Should a picture appear anywhere in the data, omit it and copy everything else exactly.

————————

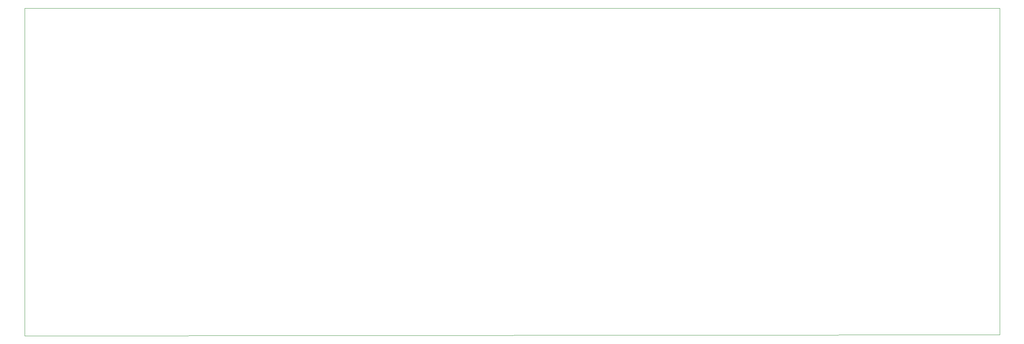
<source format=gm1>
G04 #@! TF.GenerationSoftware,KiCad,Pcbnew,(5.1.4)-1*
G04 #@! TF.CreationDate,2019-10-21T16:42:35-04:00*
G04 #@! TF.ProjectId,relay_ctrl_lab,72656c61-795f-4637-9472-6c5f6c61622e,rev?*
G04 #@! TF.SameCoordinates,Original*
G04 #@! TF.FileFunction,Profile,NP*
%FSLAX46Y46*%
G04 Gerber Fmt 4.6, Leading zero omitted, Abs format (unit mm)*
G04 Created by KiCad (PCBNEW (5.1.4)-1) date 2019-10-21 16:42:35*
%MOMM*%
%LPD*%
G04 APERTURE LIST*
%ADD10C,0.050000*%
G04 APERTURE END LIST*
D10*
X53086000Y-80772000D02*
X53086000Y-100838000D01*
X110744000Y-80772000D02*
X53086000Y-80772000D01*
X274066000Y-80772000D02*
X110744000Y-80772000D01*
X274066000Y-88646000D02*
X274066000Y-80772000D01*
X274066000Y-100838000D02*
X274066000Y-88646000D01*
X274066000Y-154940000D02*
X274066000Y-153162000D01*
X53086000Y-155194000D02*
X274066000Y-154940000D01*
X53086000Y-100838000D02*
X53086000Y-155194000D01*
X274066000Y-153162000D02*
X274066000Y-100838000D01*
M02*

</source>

————————

Response to the task:
<source format=gm1>
G04 #@! TF.GenerationSoftware,KiCad,Pcbnew,(5.1.4)-1*
G04 #@! TF.CreationDate,2019-10-21T16:42:35-04:00*
G04 #@! TF.ProjectId,relay_ctrl_lab,72656c61-795f-4637-9472-6c5f6c61622e,rev?*
G04 #@! TF.SameCoordinates,Original*
G04 #@! TF.FileFunction,Profile,NP*
%FSLAX46Y46*%
G04 Gerber Fmt 4.6, Leading zero omitted, Abs format (unit mm)*
G04 Created by KiCad (PCBNEW (5.1.4)-1) date 2019-10-21 16:42:35*
%MOMM*%
%LPD*%
G04 APERTURE LIST*
%ADD10C,0.050000*%
G04 APERTURE END LIST*
D10*
X53086000Y-80772000D02*
X53086000Y-100838000D01*
X110744000Y-80772000D02*
X53086000Y-80772000D01*
X274066000Y-80772000D02*
X110744000Y-80772000D01*
X274066000Y-88646000D02*
X274066000Y-80772000D01*
X274066000Y-100838000D02*
X274066000Y-88646000D01*
X274066000Y-154940000D02*
X274066000Y-153162000D01*
X53086000Y-155194000D02*
X274066000Y-154940000D01*
X53086000Y-100838000D02*
X53086000Y-155194000D01*
X274066000Y-153162000D02*
X274066000Y-100838000D01*
M02*

</source>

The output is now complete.